The earliest known site in the region …
Years: 333BCE - 190BCE
The earliest known site in the region now called Cambodia is Laang Spean cave in the northwest, first occupied beginning in 7000 BCE.
Also significant is the site Samrong Sen, which was occupied circa 230 to 500 BCE.
Cambodians began to domesticate animals and grow rice from 2000 BCE.
Recent research has discovered so-called ‘red soil’ artificial circular earthworks dating to the Neolithic era in the regions of present Cambodia and Vietnam.
Some historians speculate that the Khmer people arrived before their present Vietnamese, Thai, and Lao neighbors.
Austroasiatic in origin and related to the ancestors of the groups who now inhabit insular Southeast Asia and many of the islands of the Pacific Ocean, they work metals, including iron and bronze, and possess navigational skills.

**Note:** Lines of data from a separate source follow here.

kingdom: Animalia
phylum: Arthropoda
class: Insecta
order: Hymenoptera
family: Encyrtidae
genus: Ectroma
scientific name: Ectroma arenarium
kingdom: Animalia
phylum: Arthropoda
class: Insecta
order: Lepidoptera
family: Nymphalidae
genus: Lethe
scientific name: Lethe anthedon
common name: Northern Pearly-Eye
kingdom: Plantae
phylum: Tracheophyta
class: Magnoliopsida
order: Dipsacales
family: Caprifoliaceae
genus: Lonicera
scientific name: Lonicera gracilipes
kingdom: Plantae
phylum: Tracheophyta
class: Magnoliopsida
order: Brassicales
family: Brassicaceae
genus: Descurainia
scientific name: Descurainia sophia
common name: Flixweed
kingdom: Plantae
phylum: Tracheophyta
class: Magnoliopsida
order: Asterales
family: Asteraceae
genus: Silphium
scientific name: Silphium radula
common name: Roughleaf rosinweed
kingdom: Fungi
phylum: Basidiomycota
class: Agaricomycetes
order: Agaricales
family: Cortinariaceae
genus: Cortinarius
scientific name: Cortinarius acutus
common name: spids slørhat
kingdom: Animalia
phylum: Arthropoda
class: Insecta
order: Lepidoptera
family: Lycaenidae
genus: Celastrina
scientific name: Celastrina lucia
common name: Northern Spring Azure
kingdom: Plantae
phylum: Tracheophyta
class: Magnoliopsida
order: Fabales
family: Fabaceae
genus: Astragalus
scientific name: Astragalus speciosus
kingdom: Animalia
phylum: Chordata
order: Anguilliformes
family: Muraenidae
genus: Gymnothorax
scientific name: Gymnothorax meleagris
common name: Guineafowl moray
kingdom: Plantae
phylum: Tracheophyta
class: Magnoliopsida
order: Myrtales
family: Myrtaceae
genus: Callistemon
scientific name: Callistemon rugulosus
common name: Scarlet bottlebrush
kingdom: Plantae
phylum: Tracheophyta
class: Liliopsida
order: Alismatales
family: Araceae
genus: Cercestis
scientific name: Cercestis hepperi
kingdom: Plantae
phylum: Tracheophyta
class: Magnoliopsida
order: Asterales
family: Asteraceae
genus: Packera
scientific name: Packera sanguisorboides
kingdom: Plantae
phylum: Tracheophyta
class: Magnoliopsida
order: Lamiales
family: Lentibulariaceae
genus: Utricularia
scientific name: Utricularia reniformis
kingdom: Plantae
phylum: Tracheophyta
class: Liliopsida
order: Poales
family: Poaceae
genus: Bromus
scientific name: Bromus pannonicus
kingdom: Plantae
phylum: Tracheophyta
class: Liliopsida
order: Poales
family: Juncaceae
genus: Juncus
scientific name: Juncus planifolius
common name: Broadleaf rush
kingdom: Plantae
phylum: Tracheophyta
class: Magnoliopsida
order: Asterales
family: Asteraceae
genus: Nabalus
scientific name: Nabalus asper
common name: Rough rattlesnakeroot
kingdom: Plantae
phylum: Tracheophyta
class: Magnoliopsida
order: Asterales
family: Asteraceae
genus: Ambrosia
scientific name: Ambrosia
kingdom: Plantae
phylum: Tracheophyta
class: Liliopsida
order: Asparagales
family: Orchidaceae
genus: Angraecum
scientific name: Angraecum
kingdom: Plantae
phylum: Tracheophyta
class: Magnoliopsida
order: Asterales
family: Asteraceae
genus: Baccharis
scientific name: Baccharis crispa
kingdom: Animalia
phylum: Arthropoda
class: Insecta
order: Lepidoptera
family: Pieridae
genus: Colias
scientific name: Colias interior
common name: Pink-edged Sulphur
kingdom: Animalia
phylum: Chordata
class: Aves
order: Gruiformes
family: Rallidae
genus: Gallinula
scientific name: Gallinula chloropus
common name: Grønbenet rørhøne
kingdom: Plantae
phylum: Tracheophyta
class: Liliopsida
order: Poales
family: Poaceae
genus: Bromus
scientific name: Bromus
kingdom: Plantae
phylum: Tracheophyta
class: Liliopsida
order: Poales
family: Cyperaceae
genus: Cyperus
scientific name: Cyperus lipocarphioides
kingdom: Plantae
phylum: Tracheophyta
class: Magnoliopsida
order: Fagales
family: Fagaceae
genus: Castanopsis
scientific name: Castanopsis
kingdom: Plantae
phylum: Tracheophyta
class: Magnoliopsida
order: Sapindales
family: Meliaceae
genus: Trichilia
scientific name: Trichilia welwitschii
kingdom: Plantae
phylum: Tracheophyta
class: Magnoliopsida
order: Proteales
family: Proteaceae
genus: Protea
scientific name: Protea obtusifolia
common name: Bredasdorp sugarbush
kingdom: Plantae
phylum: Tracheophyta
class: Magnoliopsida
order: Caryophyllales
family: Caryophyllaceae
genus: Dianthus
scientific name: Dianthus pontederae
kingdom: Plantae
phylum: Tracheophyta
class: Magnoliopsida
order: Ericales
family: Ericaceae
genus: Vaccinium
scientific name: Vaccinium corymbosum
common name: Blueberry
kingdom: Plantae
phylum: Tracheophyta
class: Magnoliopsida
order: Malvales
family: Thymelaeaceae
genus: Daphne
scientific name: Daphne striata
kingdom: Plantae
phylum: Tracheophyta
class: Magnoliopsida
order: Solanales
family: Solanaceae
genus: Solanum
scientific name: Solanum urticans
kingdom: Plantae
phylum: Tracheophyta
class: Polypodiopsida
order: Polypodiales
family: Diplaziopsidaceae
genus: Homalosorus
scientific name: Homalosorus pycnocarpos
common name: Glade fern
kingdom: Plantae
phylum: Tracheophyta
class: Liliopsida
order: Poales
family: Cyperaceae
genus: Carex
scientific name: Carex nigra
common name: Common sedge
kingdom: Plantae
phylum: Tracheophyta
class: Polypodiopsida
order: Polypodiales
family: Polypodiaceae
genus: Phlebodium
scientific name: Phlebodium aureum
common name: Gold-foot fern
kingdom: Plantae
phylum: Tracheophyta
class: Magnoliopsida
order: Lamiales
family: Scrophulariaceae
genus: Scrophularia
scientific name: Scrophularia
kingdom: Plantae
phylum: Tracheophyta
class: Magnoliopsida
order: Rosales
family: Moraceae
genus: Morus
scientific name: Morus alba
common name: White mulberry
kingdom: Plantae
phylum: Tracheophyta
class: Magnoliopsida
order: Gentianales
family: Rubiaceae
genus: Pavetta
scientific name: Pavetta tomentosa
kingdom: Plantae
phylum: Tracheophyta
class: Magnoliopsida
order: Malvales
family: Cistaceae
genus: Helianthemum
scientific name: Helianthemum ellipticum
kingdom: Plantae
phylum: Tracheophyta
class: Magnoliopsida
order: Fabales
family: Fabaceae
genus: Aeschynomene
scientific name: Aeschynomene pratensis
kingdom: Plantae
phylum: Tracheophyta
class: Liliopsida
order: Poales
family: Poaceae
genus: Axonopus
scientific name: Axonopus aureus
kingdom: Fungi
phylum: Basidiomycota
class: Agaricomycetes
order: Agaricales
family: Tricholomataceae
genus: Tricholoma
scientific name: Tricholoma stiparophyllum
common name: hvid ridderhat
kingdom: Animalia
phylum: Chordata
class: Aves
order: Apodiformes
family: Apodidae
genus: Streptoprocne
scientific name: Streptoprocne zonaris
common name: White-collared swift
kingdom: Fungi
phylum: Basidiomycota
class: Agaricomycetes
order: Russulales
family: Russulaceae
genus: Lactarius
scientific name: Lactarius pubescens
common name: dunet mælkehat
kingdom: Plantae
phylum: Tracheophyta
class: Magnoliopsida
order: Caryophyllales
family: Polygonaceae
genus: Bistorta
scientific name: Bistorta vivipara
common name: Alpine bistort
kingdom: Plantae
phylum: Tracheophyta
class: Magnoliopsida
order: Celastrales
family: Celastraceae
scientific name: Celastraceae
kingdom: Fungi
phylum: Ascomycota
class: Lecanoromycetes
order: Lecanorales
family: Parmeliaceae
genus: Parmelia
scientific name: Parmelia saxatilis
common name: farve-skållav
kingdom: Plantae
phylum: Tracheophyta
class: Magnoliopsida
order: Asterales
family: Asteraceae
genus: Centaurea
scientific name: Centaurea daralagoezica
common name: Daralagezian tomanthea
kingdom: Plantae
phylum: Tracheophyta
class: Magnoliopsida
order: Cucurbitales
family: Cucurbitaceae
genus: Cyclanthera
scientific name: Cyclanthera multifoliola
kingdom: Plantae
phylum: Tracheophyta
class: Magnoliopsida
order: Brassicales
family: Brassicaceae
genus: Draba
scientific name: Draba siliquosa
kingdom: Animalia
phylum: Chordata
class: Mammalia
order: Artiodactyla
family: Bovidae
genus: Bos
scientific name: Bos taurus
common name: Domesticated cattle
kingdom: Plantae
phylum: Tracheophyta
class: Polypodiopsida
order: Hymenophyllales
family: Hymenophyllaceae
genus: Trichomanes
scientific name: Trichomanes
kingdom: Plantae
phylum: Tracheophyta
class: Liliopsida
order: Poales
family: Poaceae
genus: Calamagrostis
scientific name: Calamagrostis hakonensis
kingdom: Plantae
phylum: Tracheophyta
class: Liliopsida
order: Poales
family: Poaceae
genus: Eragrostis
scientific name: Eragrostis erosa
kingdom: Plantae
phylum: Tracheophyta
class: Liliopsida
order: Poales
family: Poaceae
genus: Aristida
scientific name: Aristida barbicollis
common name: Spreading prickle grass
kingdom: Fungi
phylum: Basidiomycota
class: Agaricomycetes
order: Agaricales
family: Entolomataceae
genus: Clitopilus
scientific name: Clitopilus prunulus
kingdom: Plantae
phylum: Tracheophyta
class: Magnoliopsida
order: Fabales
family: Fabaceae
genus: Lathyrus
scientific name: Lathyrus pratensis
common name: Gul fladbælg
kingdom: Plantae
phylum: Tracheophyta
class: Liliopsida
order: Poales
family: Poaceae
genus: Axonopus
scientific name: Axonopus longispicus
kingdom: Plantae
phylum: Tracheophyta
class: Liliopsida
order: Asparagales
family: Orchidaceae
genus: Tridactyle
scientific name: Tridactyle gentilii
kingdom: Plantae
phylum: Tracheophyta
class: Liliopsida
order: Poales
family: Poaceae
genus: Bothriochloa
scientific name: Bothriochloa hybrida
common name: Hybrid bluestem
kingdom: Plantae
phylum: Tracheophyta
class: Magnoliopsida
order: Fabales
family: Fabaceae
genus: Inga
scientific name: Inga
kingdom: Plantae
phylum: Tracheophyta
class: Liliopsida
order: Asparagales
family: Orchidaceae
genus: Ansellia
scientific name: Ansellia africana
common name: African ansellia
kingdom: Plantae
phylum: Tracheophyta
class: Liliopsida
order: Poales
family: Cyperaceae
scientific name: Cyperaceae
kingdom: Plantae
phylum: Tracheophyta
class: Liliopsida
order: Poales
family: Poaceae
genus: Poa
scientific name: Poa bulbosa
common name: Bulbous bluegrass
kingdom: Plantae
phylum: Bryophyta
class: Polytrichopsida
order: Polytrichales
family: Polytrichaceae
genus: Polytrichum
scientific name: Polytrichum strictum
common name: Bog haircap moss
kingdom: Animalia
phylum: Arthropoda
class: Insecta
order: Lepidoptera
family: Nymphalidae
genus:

Most scholars believe the Khmer arrived in Southeast Asia at least three thousand years ago, much earlier than the Tai people who now inhabit many parts of what was originally Austroasiatic territory.
The Khmer are linguistic relatives to the Mon, who settled further to the west.
The reason they migrated into Southeast Asia is generally debated, but scholars believe that speakers of the Mon–Khmer language family were pushed down by invading Sino-Tibetans from the north, as evinced by Austroasiatic vocabulary in Chinese, or for agricultural purposes, as evinced by their migration routes along major rivers.
The history of the Khmer people after their establishment in Southeast Asia parallels the history of Cambodia.